**HOW TO COMPLETE THIS TASK:** Below is a listing. Set down exactly the lines from the one containing "If you need" through the one containing "## Feature Requests", both ends included, and leave out the rest.
-------- EXERCISE MATERIAL
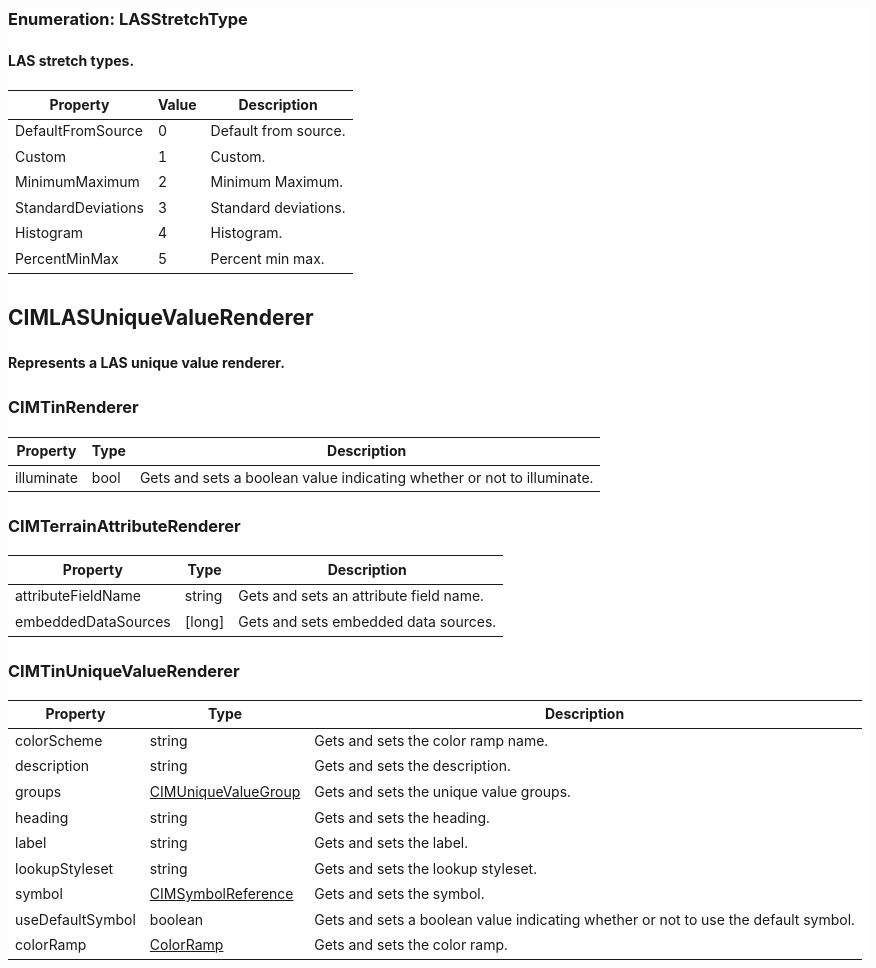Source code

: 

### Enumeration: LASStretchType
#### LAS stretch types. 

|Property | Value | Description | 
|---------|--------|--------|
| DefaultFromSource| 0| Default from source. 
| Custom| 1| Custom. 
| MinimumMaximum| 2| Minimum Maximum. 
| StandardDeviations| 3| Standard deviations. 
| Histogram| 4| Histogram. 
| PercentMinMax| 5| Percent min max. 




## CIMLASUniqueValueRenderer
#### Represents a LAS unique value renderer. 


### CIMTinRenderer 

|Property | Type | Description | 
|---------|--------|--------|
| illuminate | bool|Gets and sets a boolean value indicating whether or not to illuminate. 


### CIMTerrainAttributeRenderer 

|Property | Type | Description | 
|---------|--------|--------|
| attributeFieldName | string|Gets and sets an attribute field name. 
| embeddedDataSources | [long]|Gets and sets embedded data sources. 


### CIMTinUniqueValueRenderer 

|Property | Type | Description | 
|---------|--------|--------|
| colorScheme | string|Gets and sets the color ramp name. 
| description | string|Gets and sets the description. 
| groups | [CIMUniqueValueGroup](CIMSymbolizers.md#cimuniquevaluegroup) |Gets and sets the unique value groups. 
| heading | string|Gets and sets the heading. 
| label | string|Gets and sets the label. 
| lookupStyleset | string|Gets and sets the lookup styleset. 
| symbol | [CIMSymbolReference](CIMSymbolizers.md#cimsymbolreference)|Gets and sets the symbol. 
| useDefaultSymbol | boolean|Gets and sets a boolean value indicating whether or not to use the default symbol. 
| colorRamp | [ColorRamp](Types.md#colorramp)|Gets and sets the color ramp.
----------------
-------- EXERCISE MATERIAL
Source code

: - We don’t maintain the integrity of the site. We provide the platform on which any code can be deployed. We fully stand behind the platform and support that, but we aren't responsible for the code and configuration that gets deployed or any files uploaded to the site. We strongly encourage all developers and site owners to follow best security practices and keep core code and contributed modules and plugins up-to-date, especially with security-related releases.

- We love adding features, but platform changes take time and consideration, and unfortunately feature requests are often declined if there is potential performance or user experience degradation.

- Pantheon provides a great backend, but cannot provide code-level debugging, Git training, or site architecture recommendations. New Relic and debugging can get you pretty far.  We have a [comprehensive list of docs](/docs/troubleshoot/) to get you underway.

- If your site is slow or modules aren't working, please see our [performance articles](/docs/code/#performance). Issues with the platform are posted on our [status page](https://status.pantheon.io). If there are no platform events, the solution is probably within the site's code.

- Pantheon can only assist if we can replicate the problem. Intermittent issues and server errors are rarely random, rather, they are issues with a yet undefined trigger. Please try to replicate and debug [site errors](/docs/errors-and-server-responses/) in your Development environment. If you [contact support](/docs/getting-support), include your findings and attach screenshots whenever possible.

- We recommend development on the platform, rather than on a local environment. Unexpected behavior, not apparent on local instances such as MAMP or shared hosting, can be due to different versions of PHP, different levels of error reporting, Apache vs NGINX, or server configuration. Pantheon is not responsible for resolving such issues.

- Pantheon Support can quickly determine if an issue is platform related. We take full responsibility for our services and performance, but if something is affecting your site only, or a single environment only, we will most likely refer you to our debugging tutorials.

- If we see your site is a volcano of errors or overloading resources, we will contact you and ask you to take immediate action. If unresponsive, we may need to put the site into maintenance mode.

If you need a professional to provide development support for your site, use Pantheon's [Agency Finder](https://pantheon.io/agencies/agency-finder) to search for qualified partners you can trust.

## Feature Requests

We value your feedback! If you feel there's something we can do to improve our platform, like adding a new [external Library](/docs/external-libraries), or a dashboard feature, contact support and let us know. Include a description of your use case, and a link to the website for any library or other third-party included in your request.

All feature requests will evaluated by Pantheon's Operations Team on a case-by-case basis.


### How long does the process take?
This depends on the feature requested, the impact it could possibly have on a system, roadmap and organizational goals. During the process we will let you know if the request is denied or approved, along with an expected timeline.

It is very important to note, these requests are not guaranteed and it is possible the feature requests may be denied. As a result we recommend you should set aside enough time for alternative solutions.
----------------
**ANSWER BOX:**
If you need a professional to provide development support for your site, use Pantheon's [Agency Finder](https://pantheon.io/agencies/agency-finder) to search for qualified partners you can trust.

## Feature Requests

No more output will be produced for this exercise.